### PROVIDED MATERIAL

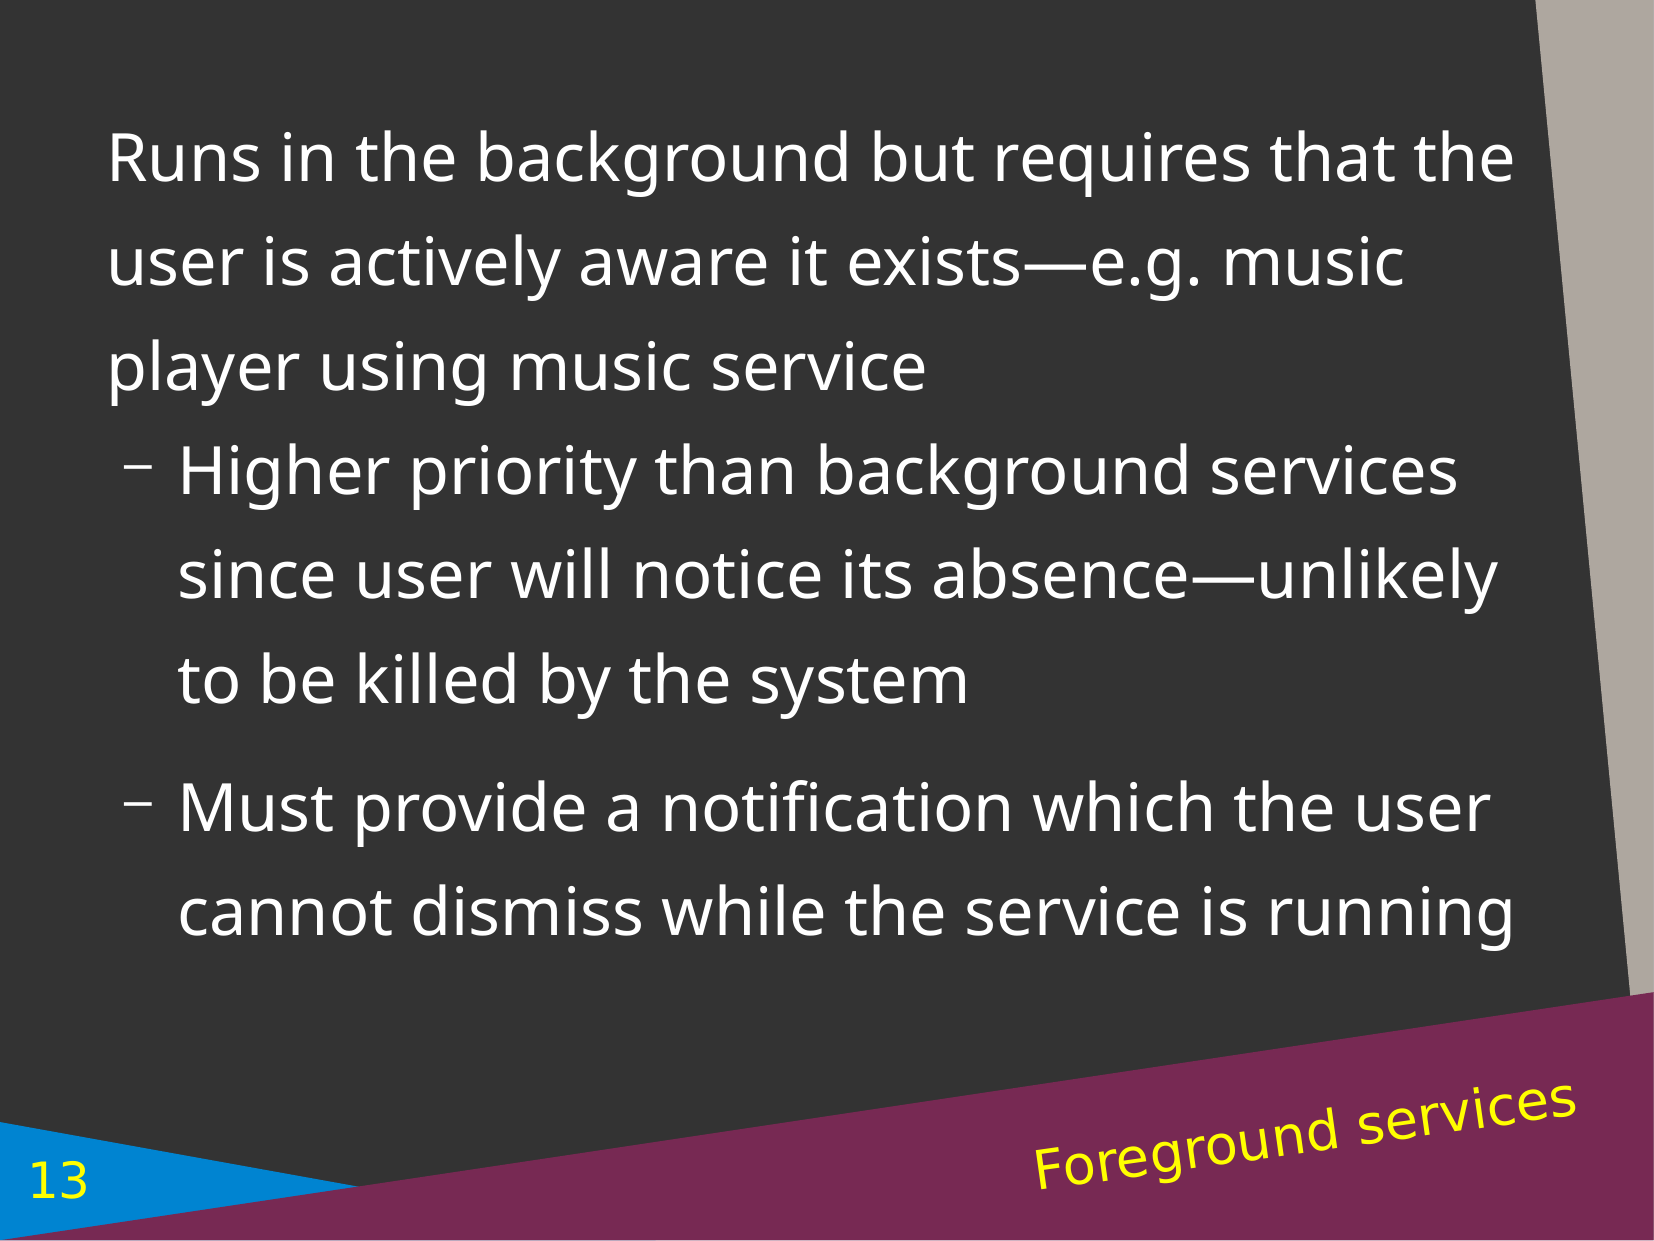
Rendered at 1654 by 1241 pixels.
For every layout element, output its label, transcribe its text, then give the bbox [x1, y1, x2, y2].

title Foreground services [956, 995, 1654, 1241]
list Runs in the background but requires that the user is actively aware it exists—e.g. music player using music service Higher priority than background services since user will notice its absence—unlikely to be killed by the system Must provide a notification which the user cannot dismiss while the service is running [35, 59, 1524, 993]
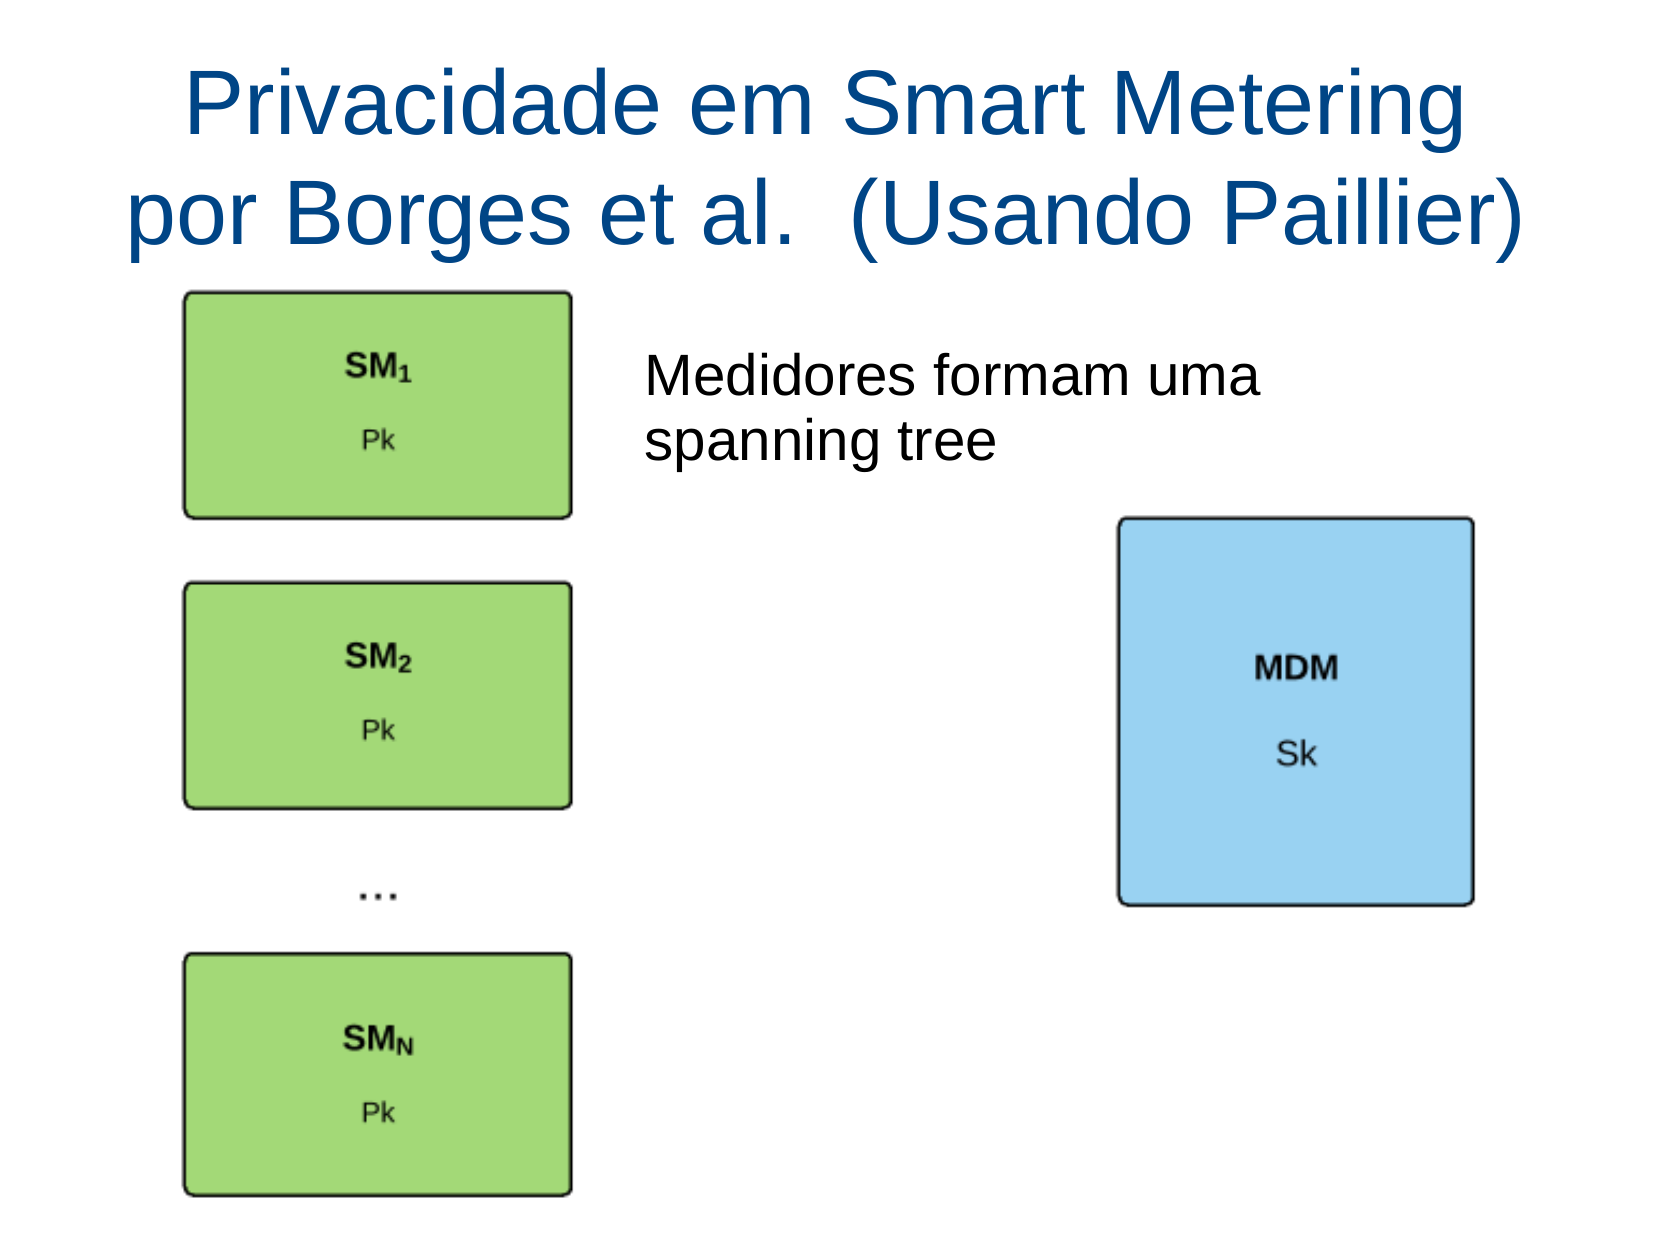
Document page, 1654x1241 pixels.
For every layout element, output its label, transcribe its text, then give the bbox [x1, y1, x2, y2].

######

YOUR GOAL. Lay out every line of the entries above as a JSON list of strings, one string per line, with blank lines left out. Leave the pictures out of the answer.

RESULT BELOW.
[
  "Rendered at 1654 by 1241 pixels.",
  "For every layout element, output its label, transcribe its text, then give the bbox [x1, y1, x2, y2].",
  "title Foreground services [956, 995, 1654, 1241]",
  "list Runs in the background but requires that the user is actively aware it exists—e.g. music player using music service Higher priority than background services since user will notice its absence—unlikely to be killed by the system Must provide a notification which the user cannot dismiss while the service is running [35, 59, 1524, 993]",
  "Document page, 1654x1241 pixels.",
  "For every layout element, output its label, transcribe its text, then give the bbox [x1, y1, x2, y2]."
]